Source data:
Segment Open
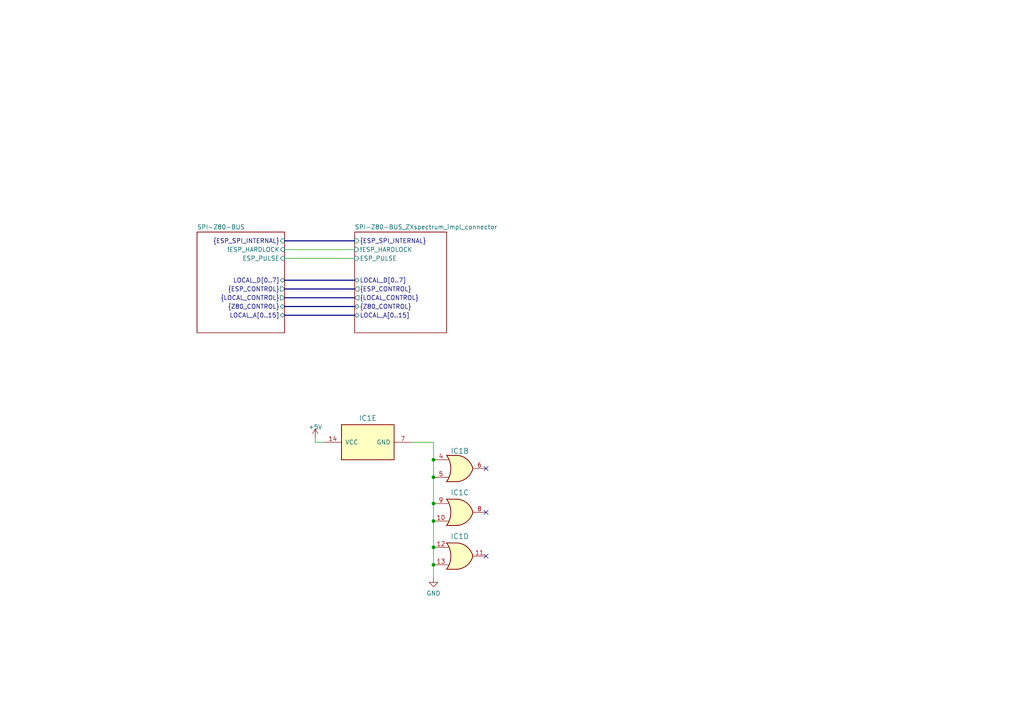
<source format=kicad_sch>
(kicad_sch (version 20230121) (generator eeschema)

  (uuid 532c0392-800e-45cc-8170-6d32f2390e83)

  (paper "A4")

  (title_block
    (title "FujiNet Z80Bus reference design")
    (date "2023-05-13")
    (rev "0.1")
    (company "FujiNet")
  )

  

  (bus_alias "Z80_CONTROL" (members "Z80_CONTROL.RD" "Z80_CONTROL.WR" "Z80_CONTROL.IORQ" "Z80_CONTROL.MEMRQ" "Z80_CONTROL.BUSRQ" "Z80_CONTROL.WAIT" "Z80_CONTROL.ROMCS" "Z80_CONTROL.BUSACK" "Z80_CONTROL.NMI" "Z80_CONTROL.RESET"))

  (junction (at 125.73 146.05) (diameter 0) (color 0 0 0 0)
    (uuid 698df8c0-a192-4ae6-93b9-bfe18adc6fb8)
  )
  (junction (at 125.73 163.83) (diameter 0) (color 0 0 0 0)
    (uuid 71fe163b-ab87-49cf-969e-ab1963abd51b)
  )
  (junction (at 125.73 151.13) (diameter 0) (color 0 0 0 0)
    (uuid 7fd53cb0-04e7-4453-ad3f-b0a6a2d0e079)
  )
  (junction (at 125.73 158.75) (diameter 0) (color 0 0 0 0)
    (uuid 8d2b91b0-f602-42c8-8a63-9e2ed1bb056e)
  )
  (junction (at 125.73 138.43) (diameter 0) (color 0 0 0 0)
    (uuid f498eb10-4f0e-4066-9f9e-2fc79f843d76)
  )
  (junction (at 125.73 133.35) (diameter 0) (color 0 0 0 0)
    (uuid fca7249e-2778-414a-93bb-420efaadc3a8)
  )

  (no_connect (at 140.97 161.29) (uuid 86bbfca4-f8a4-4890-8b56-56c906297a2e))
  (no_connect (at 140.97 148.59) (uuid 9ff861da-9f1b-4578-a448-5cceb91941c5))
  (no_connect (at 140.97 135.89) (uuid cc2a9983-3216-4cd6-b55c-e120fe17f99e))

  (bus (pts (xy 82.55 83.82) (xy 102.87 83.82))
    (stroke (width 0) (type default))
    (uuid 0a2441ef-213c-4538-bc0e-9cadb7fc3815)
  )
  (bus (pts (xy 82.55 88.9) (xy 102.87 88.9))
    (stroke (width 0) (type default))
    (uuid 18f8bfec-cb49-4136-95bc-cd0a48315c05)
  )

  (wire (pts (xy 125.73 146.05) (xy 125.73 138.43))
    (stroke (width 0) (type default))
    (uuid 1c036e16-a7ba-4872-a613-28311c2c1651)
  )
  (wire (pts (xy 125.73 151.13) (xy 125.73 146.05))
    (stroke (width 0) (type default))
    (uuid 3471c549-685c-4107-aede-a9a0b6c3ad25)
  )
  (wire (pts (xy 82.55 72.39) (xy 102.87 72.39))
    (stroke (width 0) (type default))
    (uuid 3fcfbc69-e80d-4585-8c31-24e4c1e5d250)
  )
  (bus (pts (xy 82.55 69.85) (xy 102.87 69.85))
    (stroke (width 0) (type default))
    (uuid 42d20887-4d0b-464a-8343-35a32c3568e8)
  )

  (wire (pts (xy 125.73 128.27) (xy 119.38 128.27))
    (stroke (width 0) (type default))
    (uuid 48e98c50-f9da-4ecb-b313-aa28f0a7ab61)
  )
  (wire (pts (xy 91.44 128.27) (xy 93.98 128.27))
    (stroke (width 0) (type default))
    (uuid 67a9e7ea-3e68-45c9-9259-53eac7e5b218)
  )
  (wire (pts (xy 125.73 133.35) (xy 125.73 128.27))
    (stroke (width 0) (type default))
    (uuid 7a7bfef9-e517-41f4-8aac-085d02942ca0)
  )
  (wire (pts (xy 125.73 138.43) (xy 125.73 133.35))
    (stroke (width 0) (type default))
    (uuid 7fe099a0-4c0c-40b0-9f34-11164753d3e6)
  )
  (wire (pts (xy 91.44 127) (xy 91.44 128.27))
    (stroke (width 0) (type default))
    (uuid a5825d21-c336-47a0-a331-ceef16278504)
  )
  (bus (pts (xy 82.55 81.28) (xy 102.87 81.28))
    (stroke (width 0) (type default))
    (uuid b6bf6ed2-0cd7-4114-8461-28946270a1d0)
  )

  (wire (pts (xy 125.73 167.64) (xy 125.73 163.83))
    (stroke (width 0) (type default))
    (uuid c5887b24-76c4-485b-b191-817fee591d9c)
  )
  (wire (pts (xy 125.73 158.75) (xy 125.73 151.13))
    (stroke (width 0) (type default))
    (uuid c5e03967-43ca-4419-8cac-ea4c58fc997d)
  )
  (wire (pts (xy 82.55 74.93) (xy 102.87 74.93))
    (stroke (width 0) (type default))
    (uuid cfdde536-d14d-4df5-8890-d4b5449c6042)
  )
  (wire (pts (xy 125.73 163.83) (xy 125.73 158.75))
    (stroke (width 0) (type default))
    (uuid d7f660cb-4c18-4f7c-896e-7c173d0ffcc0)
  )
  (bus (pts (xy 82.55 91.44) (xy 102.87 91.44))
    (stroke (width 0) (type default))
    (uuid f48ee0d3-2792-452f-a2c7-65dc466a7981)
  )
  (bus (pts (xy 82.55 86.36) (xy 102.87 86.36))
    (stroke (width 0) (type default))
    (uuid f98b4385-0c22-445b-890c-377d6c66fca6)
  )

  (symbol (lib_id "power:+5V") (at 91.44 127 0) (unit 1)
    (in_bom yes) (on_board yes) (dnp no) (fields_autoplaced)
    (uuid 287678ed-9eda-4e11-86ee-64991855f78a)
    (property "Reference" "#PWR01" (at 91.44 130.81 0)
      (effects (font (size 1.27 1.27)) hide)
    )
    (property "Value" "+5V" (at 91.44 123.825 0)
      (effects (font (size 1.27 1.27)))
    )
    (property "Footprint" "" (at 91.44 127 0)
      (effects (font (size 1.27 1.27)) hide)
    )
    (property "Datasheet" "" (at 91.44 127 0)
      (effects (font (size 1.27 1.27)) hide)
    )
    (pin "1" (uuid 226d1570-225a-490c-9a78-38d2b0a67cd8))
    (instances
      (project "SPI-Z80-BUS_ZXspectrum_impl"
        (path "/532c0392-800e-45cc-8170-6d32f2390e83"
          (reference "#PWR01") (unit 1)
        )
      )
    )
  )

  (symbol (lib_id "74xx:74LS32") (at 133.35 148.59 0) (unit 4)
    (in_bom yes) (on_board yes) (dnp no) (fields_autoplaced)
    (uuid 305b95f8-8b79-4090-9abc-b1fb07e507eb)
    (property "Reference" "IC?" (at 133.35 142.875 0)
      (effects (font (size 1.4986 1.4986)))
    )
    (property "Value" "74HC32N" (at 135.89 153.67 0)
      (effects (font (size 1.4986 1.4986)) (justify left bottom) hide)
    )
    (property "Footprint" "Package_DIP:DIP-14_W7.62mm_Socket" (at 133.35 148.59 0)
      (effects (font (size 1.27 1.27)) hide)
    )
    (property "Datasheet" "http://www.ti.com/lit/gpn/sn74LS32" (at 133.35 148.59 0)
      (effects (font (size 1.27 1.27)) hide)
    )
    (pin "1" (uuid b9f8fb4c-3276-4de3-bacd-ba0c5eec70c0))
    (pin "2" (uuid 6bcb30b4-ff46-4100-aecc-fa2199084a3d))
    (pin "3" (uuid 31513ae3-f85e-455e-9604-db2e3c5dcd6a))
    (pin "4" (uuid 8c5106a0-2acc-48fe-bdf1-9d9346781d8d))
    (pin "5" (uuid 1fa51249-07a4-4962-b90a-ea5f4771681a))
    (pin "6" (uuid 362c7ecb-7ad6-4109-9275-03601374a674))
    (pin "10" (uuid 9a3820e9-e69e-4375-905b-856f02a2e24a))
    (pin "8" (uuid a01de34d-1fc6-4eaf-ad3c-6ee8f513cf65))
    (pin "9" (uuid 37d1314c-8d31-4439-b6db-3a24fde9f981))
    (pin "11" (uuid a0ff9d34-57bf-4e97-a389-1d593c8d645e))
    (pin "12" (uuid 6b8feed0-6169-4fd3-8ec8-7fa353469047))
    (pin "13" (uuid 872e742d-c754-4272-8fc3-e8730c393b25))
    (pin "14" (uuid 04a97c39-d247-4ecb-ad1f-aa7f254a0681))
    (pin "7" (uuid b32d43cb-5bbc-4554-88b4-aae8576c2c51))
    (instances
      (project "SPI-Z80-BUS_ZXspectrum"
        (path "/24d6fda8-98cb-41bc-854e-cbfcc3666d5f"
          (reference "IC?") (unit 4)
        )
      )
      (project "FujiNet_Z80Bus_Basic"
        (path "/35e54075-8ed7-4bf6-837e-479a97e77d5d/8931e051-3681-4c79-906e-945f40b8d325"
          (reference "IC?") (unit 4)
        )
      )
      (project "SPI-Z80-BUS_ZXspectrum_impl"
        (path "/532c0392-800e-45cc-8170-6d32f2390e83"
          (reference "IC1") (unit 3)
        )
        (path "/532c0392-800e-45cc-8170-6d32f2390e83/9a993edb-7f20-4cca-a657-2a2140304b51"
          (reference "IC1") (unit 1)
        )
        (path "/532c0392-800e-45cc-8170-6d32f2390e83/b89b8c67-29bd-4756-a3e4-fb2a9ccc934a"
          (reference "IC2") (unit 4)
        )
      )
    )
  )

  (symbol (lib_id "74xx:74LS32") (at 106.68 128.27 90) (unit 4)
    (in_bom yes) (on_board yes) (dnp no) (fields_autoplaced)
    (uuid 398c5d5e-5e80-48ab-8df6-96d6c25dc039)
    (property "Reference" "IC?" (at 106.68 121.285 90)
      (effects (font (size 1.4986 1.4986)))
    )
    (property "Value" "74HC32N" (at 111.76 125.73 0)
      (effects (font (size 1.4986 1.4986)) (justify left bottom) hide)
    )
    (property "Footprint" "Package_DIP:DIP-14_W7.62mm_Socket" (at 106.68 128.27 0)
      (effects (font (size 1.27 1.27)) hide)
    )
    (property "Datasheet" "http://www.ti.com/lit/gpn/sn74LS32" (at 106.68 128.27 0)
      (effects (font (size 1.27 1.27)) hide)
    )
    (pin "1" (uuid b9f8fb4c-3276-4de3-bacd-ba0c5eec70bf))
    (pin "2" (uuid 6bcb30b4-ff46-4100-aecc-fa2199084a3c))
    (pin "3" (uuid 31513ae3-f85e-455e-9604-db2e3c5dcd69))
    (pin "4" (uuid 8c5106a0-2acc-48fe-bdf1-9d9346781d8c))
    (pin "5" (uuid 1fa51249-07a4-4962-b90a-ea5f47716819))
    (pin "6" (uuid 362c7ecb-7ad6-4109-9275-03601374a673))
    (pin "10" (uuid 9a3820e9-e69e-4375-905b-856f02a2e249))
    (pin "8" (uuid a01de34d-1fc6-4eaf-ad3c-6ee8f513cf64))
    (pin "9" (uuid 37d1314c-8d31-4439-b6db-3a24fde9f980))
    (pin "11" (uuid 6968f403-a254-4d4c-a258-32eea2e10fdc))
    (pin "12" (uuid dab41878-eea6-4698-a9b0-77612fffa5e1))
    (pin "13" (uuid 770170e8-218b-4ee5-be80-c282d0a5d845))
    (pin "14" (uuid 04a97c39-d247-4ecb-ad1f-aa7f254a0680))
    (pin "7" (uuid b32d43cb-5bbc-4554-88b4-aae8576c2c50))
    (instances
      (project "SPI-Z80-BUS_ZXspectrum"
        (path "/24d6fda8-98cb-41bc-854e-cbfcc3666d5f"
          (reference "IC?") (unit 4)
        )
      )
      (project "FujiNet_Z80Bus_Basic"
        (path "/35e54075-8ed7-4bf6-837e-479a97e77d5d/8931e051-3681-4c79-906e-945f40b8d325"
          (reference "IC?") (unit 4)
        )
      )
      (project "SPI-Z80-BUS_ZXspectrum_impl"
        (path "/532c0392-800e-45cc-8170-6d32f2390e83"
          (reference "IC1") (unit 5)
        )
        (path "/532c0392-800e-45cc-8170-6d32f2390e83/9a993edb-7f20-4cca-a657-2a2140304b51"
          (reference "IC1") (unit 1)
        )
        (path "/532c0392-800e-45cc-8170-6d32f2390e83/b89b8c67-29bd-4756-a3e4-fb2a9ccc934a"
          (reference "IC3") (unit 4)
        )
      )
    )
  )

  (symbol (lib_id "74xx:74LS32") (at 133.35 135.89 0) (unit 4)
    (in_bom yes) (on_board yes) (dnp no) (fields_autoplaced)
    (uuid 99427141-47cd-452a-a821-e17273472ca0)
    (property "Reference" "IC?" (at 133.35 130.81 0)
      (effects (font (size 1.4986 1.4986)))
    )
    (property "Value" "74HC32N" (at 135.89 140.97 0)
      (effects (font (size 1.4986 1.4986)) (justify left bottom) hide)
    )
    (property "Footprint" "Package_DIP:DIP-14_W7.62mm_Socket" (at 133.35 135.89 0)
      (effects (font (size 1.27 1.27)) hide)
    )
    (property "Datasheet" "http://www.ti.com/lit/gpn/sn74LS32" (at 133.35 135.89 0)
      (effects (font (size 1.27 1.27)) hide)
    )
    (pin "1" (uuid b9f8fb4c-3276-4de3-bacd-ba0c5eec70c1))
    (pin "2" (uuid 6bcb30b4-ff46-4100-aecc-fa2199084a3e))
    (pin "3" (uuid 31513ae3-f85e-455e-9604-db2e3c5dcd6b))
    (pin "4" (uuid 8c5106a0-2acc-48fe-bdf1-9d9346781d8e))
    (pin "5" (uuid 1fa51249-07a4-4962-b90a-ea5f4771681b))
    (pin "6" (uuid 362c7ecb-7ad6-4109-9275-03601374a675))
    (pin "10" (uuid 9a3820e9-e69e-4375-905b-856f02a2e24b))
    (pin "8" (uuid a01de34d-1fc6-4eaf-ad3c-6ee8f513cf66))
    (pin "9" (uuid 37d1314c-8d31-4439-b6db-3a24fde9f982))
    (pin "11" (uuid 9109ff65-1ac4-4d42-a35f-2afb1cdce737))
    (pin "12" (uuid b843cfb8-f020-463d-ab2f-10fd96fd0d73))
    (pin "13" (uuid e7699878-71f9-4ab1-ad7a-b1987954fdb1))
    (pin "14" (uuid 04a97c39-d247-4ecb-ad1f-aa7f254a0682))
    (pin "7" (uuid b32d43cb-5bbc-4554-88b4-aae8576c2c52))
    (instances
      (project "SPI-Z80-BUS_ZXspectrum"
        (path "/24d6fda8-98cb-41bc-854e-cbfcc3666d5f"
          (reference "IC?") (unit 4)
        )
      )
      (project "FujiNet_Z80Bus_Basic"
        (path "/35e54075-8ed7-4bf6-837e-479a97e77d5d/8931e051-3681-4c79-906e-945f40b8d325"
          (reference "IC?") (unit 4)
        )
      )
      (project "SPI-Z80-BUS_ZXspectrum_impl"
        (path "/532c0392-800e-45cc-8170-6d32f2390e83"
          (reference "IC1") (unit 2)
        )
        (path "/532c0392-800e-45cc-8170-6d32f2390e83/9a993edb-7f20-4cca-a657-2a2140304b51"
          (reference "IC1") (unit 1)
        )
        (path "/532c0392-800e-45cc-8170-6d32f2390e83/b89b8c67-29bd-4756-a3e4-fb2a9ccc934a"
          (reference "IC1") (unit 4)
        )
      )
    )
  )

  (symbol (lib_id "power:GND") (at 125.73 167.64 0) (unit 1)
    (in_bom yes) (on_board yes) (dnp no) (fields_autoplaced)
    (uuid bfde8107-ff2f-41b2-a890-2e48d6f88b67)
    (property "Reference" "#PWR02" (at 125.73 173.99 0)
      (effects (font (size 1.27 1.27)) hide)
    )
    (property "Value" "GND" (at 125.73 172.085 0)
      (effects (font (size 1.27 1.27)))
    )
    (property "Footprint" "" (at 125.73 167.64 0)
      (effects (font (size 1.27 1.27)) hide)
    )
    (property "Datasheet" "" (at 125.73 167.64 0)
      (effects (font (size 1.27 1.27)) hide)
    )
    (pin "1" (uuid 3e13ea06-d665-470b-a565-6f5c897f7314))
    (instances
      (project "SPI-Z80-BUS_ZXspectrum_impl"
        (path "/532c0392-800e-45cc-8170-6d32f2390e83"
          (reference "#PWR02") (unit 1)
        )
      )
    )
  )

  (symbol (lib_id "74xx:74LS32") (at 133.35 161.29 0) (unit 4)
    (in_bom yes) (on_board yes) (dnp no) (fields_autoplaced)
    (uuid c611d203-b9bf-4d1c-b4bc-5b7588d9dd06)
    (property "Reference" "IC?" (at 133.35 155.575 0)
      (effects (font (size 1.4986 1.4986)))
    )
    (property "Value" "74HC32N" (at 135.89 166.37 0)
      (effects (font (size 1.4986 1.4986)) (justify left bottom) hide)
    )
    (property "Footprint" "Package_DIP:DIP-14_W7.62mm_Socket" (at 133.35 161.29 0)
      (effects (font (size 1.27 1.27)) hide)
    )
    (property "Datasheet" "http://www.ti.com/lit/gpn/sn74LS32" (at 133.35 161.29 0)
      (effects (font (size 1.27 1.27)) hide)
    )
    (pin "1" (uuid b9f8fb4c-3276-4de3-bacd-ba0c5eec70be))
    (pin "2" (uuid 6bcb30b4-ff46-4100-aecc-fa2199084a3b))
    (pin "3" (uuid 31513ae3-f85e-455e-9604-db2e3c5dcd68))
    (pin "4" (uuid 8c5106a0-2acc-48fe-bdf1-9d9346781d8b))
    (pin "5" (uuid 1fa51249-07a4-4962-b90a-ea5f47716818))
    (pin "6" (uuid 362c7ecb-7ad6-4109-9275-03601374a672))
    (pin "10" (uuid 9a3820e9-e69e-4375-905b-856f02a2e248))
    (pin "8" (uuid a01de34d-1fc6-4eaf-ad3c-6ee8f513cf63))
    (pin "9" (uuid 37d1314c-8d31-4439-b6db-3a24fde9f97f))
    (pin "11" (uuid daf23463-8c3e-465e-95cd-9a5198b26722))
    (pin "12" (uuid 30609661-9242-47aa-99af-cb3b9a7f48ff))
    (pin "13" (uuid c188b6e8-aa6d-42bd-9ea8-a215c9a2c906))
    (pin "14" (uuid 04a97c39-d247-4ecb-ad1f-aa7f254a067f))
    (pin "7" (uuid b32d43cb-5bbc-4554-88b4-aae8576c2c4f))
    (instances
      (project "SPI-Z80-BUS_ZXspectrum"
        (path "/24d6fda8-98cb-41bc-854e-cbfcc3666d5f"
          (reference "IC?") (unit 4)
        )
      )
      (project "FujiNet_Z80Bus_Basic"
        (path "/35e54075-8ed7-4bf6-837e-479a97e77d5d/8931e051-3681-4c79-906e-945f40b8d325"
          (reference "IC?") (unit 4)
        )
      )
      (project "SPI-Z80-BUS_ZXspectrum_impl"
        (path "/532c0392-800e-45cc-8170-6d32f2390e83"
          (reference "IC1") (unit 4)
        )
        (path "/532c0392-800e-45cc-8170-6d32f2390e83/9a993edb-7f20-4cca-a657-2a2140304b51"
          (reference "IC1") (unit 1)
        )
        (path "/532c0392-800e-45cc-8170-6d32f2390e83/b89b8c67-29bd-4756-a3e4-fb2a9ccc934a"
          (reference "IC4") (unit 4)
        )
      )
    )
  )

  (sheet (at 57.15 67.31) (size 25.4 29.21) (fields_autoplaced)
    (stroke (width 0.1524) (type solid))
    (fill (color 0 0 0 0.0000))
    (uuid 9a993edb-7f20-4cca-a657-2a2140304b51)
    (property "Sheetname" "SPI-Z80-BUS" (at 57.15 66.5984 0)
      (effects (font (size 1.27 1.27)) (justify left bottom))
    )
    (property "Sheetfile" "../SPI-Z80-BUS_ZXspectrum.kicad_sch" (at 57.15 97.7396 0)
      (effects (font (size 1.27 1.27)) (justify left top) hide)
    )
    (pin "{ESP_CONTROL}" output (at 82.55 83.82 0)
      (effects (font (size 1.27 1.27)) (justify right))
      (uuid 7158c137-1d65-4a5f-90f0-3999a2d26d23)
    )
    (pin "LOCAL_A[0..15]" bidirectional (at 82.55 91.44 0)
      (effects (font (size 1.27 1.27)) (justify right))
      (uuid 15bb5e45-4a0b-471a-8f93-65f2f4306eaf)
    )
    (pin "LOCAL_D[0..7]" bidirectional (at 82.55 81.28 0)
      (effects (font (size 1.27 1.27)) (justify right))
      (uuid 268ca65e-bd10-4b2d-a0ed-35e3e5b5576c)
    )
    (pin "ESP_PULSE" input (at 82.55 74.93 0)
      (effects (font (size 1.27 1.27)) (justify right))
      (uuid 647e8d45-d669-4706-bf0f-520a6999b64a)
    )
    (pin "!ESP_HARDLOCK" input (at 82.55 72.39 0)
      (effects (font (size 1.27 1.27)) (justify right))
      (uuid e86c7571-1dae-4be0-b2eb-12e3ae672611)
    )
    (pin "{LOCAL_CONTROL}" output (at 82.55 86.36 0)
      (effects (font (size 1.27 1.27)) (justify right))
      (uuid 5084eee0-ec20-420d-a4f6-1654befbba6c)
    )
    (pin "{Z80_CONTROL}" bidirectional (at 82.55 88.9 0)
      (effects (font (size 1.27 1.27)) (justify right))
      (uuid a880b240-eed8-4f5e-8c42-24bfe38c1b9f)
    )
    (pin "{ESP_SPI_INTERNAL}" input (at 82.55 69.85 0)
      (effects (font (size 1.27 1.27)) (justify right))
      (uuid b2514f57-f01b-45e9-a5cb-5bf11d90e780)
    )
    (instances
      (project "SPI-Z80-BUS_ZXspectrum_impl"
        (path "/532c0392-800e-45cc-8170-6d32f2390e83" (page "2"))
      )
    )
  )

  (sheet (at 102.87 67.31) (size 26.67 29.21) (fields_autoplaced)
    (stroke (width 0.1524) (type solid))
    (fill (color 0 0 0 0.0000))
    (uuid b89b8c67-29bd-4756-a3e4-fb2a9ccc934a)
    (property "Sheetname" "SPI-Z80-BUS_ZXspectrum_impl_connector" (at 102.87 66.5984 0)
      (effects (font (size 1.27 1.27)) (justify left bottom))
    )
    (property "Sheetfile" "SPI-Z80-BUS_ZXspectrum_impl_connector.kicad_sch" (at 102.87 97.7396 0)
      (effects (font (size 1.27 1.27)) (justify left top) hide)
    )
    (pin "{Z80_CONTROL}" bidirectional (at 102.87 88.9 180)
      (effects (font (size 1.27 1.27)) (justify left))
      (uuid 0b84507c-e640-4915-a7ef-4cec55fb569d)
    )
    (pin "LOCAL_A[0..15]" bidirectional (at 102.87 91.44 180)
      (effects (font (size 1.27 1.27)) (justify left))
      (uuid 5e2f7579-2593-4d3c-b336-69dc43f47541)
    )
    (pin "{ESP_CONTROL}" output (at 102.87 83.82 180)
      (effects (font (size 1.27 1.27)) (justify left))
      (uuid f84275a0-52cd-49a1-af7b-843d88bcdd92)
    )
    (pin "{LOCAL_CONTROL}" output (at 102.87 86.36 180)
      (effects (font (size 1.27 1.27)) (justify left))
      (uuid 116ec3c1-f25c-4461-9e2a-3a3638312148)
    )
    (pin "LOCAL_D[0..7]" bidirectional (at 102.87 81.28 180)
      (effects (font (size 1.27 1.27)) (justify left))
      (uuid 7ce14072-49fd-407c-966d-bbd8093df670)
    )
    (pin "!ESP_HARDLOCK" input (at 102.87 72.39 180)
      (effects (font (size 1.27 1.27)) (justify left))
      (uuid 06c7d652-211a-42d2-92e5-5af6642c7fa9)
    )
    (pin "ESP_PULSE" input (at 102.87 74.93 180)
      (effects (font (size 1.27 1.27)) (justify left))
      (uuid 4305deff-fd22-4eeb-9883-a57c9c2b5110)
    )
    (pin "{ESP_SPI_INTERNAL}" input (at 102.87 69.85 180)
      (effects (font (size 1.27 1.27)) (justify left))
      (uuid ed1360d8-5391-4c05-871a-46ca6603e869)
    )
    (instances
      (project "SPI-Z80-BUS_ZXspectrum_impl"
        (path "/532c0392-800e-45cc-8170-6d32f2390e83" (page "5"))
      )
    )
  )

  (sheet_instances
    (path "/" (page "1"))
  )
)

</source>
Segment Closed
### Directive
What needs duplicating is the run of lines from the one containing "102.87 81.28 180)" through the last line of the entries above, exact and complete.

### Exercise result
    (pin "LOCAL_D[0..7]" bidirectional (at 102.87 81.28 180)
      (effects (font (size 1.27 1.27)) (justify left))
      (uuid 7ce14072-49fd-407c-966d-bbd8093df670)
    )
    (pin "!ESP_HARDLOCK" input (at 102.87 72.39 180)
      (effects (font (size 1.27 1.27)) (justify left))
      (uuid 06c7d652-211a-42d2-92e5-5af6642c7fa9)
    )
    (pin "ESP_PULSE" input (at 102.87 74.93 180)
      (effects (font (size 1.27 1.27)) (justify left))
      (uuid 4305deff-fd22-4eeb-9883-a57c9c2b5110)
    )
    (pin "{ESP_SPI_INTERNAL}" input (at 102.87 69.85 180)
      (effects (font (size 1.27 1.27)) (justify left))
      (uuid ed1360d8-5391-4c05-871a-46ca6603e869)
    )
    (instances
      (project "SPI-Z80-BUS_ZXspectrum_impl"
        (path "/532c0392-800e-45cc-8170-6d32f2390e83" (page "5"))
      )
    )
  )

  (sheet_instances
    (path "/" (page "1"))
  )
)

</source>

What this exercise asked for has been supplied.